14. Mai 2012
Sachzwangdenken

Ulrich Thielemann
Kategorie: Ökonomismus, Regulierung

Hier hatte ich in einer Antwort auf Rüdiger Bachmann knapp auf die Normativität der positivistischen Auslegung des ökonomischen bzw. ökonomistischen Kernparadigmas des vorherrschenden Ökonomik hingewiesen. Es handelt sich dabei um den impliziten Ökonomismus der Anerkennung der Markt(-macht-)verhältnisse. Alternativ lässt sich von «Sachzwangdenken» sprechen, vom «Unmöglichkeitstheorem» oder vom «ökonomischen Determinismus».

Ein treffendes Beispiel dieses Denkens findet sich bei «Wirtschaftsphilosoph»: «Am Ende denken wir aber wohl alle noch zu voluntaristisch und normativ.» Aha, man kann also «zu normativ» denken, obwohl das «zu» doch bereits unmittelbar normativ ist? Was ist also gemeint? (Wie wir sehen werden, es ist Apologetik gemeint, und die ist selbstverständlich normativ.) Lesen wir weiter.

«Ist es nicht völlig egal, was Sie wollen, was Karsten träumt oder ich mir wünsche? Es gibt sehr starke ökonomische und auch politische Kräfte, die ganz unabhängig davon wirken und den Euro zerfetzen werden.» Keine Ahnung, ob dies «egal» ist, gemeint ist offenbar: «Wir», die wir hier «denken», sind gegenüber diesen «Kräften» machtlos. (Wie sollen es offenbar sein.) Eine erstaunliche Aussagen von einem sich als «liberal» verstehenden Autor. «Wenn überhaupt, kann man diesen Prozess etwas abfedern und gestalten oder hinauszögern und verschlimmern.» Man «kann» – und muss – sich diesen «Kräften» also anpassen. Aber diese «Kräfte», obwohl sie doch nicht natürlichen Ursprungs sind, also einem «Ihr» korrespondieren, «kann» man nicht ursächlich angehen, etwa vermindern. 

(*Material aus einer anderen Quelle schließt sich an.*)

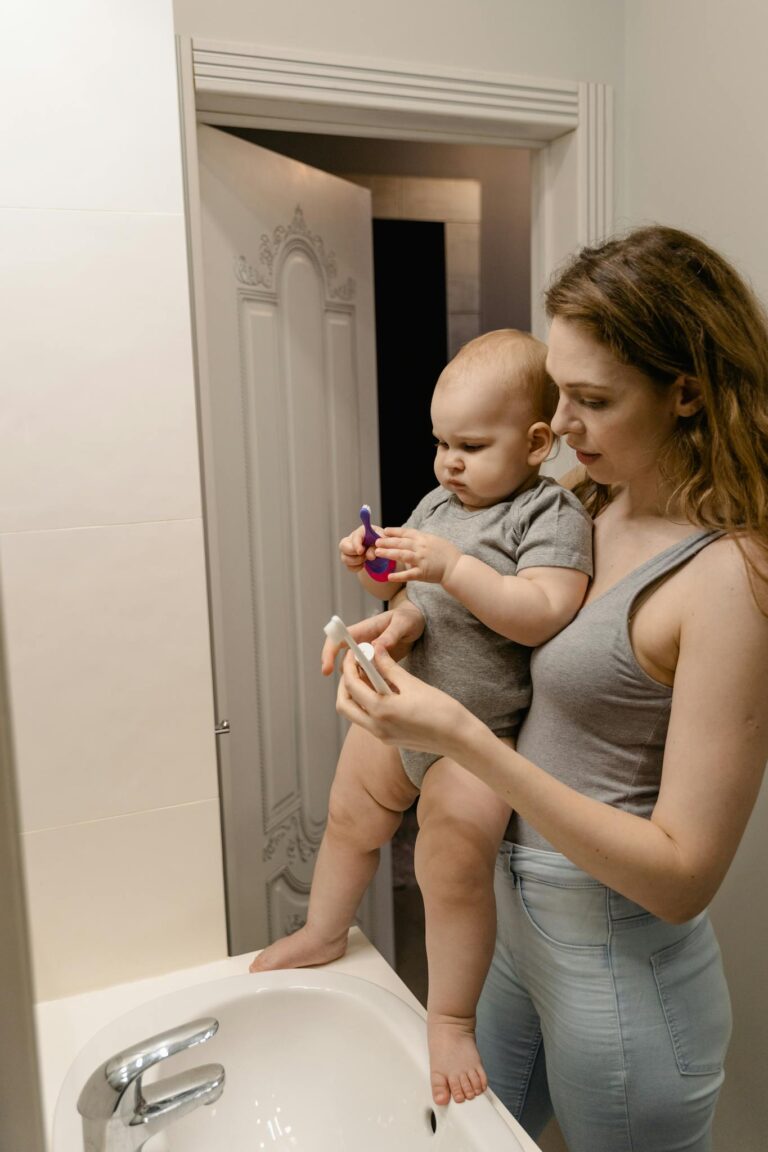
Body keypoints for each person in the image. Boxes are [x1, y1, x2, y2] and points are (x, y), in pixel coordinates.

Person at [331, 225, 768, 1152]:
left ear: (686, 391)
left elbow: (685, 877)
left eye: (593, 399)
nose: (560, 426)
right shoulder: (585, 504)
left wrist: (466, 742)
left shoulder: (731, 578)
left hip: (620, 983)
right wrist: (408, 619)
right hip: (515, 948)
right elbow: (499, 625)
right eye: (559, 392)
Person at [251, 329, 594, 1107]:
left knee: (450, 866)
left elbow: (541, 612)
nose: (449, 462)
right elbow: (410, 593)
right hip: (403, 712)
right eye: (441, 443)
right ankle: (325, 929)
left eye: (471, 445)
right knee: (346, 820)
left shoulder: (550, 514)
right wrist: (374, 568)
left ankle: (449, 1016)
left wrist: (451, 565)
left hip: (475, 741)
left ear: (538, 442)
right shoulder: (441, 503)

Dieses Denken ist der tiefere Grund dafür, dass wir eine «marktkonforme Demokratie» haben. Sie beruht methodologisch auf dem «methodologischen Individualismus», also darauf, dass die hinter den naturalisierten «Kräften» stehenden Akteure nicht adressiert werden, und politisch im Verzicht auf die Perspektive einer Weltinnenpolitik.